Weekends are a sad, sad existence when you spend your Saturday doing nothing and finally just letting your mind liquify as you watch Comedy Central Presents or Just For Laughs. Although that Lewis Black special was rather nice when you think your brain is about the leap out of your head and go on vacation.
Played bass yesterday until my fingers hurt and I'd turned the strings five times before I put it down and vegetated on my bed and stared at the ceiling.
I occurs to me that reding Apollodorus is like looking in the phone book and linking people together; there are paragraphs a page long tell me how this guy married the daughter of this guy who was the son of this guy and this god and then they had this many kids who went on to marry these people and they did this and their kids kids did these people in the ass and were punished by the gods because of what this guy did to this girl on the second Sunday of the seventh week of this year! Fuck man, tell me the story, not the names that I can't even pronounce!
Having another bad day and I have a test and an assignment due tomorrow. Hopefully I can get all that shit done in twelve hours and still have enough time to masturbate a few times and pass out.
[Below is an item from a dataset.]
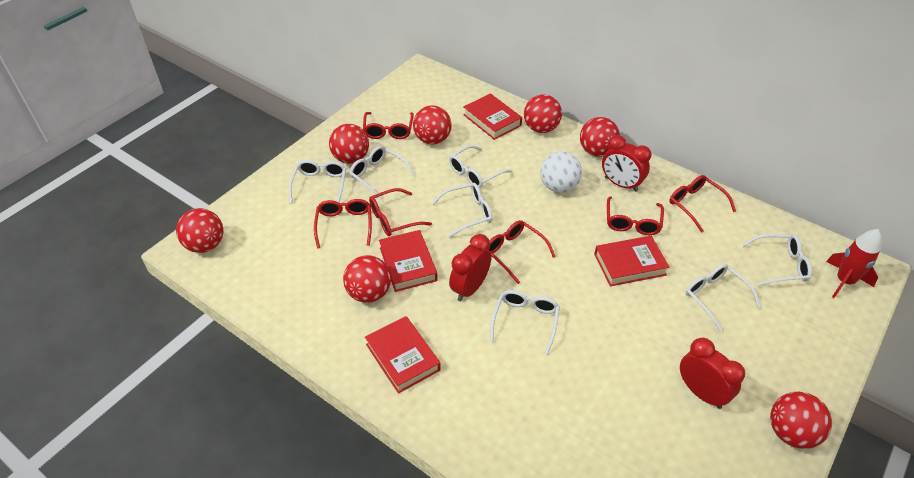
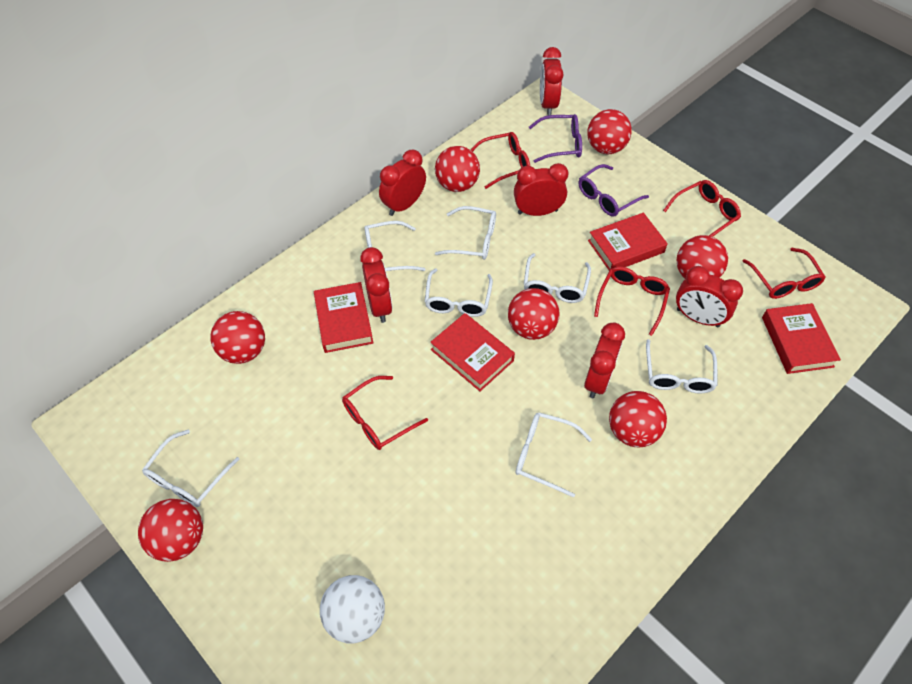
purple glasses: 0 -> 2
red clock: 3 -> 6
red glasses: 6 -> 5
red rocket: 1 -> 0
Big advocate of masturbation, keeps you docile and keeps the population low. People being docile is good when the shit hits the fan and people are running around screaming; the people who accept it have either had a few good nuts in the last hour or they're too fucking wasted to care. Which brings up a good point, I need to get more drunk more often with more people at more parties. More parties people, I need them. There is blood in my alcohol system! Man, I rave about shit too much, I think I'm having an attention-wanting episode again. Might be a little depressed, not sure though.
I drank a bit of my flask last night for something to do. Jägermeister and Guitar Hero don't really go together good, made the bad jokes better, though. "There's no such thing as soy milk, it's soy juice, except if you say say juice, you gag a little. No, folks, there's no such thing as soy milk because there's no such thing as a soy titty!" Oh my, I love listening to Lewis Black, he's so angry and angry is good. Sex is better when you're angry, fighting is better when you're angry, life is just better when you're a little pissed.
Fighting, I think we should all have about two hours a day where we just fight for no good reason. You feel better, it's easier then sex to get and to perform and you don't get AIDs. Plus, you know when you're done fighting, you just can't move that much anymore, but with sex you can go all night if you take a ten minute break in between. Sex is too hard to get anyway ("Sex you want, you ain't gettin'. Sex you're gettin', you don't want.").
And so concludes another pointless look into my life, time to read my Classics and possibly do my math.